Riservatezza e tecnologie

Nel 1996 il Legislatore Italiano, sulla scia di quello Europeo, decideva di accordare tutela ai dati personali di ciascun cittadino rispetto al trattamento operato da terzi, ritenendo che la crescente informatizzazione del mondo occidentale e, soprattutto, la creazione di enormi database per la registrazione delle più comuni attività quotidiane, avrebbe presto consentito di tracciare il comportamento degli utenti di qualsiasi servizio, crearne profili commerciali e psicologici, ricostruirne gli spostamenti in qualsiasi momento.

In tale direzione proseguiva anche l’evoluzione della vecchia Legge 675/96, dalla cui esperienza è nato il nuovo D.Lgs. 196/2003 attualmente in vigore.

Tuttavia, nonostante i periodici interventi del Garante (per la verità non sempre coerenti), non sembra che l’obiettivo di tutelare la riservatezza dei cittadini sia stato raggiunto, ed anzi, dietro un formale rispetto della legge, non di rado informative e consensi (spesso talmente confusi e complessi da non sembrare frutto del caso) ottengono il risultato di autorizzare qualsiasi tipo di trattamento.

Mentre alcune realtà imprenditoriali ed istituzionali hanno correttamente interpretato la normativa sulla riservatezza come una risorsa che permette di ottimizzare la gestione dei flussi di dati sul luogo di lavoro, per altri soggetti, più spregiudicati, l’occasione è stata ghiotta per acquisire dati ed informazioni da utilizzare e cedere a terzi.
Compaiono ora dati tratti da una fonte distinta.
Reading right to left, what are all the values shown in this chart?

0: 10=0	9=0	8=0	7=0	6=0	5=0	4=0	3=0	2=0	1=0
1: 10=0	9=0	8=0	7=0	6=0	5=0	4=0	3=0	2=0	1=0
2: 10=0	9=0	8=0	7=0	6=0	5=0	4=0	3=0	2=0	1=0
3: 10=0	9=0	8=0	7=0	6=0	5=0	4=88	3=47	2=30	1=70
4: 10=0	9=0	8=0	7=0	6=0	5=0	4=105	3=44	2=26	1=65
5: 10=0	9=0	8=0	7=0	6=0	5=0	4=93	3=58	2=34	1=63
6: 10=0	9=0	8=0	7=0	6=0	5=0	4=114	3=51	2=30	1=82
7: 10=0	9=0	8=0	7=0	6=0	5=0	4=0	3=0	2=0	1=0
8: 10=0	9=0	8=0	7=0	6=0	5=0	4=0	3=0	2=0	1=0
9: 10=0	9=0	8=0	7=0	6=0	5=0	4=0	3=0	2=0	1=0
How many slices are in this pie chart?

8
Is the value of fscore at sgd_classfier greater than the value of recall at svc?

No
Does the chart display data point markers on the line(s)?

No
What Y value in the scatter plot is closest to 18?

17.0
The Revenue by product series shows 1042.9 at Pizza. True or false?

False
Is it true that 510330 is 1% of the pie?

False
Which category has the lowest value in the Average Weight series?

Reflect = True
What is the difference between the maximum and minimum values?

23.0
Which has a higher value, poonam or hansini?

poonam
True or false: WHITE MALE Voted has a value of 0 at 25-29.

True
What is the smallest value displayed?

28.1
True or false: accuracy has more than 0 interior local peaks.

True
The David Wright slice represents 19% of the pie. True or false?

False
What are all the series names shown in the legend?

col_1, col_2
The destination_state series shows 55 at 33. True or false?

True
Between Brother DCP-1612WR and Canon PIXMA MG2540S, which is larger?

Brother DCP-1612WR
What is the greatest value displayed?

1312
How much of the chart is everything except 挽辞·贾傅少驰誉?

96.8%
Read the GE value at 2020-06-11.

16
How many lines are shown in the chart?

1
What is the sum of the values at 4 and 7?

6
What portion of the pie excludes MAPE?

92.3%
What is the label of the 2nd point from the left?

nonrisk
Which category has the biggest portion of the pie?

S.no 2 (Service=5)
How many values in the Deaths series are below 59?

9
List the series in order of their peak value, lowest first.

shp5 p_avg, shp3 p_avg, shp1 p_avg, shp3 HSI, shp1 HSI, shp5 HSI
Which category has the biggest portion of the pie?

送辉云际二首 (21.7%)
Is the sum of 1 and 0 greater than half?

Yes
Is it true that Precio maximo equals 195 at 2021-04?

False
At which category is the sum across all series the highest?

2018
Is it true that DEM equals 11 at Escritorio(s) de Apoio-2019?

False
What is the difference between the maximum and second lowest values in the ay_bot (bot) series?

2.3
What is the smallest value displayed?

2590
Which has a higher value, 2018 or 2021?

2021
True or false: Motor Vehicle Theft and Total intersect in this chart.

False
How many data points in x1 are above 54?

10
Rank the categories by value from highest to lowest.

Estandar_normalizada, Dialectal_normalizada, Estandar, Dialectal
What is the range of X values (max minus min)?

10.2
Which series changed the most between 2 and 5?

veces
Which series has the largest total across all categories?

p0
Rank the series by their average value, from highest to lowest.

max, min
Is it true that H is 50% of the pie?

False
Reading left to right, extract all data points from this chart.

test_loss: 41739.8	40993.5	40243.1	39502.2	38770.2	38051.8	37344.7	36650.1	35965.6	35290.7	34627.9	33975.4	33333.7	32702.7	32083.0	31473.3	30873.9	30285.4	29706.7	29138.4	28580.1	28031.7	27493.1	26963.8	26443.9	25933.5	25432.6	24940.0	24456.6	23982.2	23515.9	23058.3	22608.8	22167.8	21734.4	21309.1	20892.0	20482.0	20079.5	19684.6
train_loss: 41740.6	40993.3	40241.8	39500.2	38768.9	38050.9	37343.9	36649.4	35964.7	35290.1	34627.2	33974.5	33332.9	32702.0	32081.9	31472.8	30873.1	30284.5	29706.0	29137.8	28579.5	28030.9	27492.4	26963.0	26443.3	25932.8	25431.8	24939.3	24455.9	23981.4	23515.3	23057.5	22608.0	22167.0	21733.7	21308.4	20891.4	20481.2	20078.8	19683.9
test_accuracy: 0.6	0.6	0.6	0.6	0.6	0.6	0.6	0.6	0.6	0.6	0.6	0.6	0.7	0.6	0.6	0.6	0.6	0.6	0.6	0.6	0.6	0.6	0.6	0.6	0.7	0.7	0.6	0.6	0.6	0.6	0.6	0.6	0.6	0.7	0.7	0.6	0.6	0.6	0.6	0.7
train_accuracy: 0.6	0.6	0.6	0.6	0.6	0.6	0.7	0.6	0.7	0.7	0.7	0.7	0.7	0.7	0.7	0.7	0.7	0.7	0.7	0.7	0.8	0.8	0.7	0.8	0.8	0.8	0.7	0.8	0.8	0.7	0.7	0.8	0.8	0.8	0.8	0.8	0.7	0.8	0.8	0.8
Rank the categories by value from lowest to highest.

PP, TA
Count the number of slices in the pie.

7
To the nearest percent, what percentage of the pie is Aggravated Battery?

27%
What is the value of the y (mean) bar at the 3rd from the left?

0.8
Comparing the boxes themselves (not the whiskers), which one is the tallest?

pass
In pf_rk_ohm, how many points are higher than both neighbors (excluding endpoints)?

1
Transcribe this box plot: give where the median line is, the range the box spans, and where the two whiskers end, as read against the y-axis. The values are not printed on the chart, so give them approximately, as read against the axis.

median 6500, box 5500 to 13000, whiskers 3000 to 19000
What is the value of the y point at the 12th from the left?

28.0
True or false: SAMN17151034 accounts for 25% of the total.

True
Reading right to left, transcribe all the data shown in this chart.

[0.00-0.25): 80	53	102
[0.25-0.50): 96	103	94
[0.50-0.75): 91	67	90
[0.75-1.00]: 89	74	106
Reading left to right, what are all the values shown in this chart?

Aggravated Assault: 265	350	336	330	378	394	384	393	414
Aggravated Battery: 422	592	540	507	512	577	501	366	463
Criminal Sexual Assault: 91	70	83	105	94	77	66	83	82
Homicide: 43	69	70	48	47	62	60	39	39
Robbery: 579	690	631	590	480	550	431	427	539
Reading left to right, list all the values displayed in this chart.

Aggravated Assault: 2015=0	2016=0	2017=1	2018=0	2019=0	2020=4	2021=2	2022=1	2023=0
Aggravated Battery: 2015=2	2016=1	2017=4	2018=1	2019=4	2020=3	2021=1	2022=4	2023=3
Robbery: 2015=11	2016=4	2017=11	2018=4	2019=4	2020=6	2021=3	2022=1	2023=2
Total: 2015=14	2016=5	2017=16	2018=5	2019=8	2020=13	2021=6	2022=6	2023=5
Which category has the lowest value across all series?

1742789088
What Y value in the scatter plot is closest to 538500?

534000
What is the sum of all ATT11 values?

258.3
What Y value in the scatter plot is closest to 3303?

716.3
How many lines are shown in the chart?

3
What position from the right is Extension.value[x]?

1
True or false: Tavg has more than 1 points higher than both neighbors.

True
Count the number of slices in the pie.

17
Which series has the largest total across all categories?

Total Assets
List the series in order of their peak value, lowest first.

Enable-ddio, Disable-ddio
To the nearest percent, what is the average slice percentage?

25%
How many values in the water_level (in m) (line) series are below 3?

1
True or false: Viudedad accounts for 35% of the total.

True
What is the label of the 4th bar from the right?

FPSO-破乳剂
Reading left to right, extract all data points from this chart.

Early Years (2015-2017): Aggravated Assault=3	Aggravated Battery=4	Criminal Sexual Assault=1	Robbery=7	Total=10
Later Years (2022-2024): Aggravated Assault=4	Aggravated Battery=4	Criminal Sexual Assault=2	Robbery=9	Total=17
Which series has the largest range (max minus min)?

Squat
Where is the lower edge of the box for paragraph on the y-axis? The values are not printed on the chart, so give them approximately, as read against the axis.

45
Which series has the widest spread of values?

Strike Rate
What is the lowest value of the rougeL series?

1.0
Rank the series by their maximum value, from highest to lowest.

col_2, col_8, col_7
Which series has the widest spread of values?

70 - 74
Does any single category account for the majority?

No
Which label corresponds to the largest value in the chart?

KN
E’ ormai possibile, per qualsiasi supermercato, tracciare i consumi di ogni possessore di carta fedeltà, fino a tracciarne un profilo non solo della propensione al consumo, ma delle concrete abitudini di vita. Tali dati posso essere aggregati con altri della stessa natura, o anche provenienti da database diversi, al fine di creare un profilo completo dell’interessato, che va ben oltre la semplice propensione al consumo. Per questa ragione sono nate e si sono specializzate società che operano esclusivamente al fine di aggregare dati, tracciare profili e rivenderli alle società commerciali, che ne faranno ovviamente un uso fortemente finalizzato ed invadente

Sempre più spesso, e nonostante le raccomandazioni del Garante, utenti distratti sottoscrivono consenti estesi ad ogni tipo di trattamento, anche dopo il termine del rapporto, favorendo tale attività e tale mercato..

Se da un lato sarebbe necessaria maggiore dinamicità da parte dell’Autorità, attraverso controlli più capillari e procedimenti sanzionatori più rapidi, dall’altro non guasterebbe una maggiore attenzione da parte del cittadino. Si sta verificando, con informative e consensi, quanto in passato accadeva con la vendita aggressiva di beni e servizi al di fuori dei locali commerciali. L’introduzione del diritto di recesso nell’Ordinamento Italiano ha fortemente ridotto la possibilità di far ricorso ad ogni tipo di pressione, anche psicologica, per ottenere la sottoscrizione di un contratto, poiché è possibile per il consumatore esercitare il c.d. “diritto di ripensamento” nei termini previsti dalla norma. Ebbene, è il caso di evidenziare che tale diritto esiste fin dalla Legge 675/96 in relazione al trattamento di dati personali, poiché in ogni momento e per motivi legittimi, l’interessato può opporsi alla loro gestione ai sensi dell’art. 7, D.Lgs. 196/2003. E’ quindi sufficiente formalizzare, tramite una semplice raccomandata a.r. indirizzata al titolare, una richiesta di cessazione del trattamento e cancellazione dei dati, per poter successivamente chiedere l’intervento dell’Autorità – in caso di mancato rispetto della diffida – ed agire in giudizio per il risarcimento, ove vi sia stato anche solo un disagio economicamente apprezzabile.

Attraverso una specifica richiesta, è anche possibile sapere a quali altri soggetti i dati sono stati ceduti, così da ripercorrere l’intera catena di cessioni e procedere alle ulteriori richieste di cancellazione. Manca solo la consapevolezza da parte dei cittadini, ben più lenti delle imprese spregiudicate a prendere nota dei loro diritti.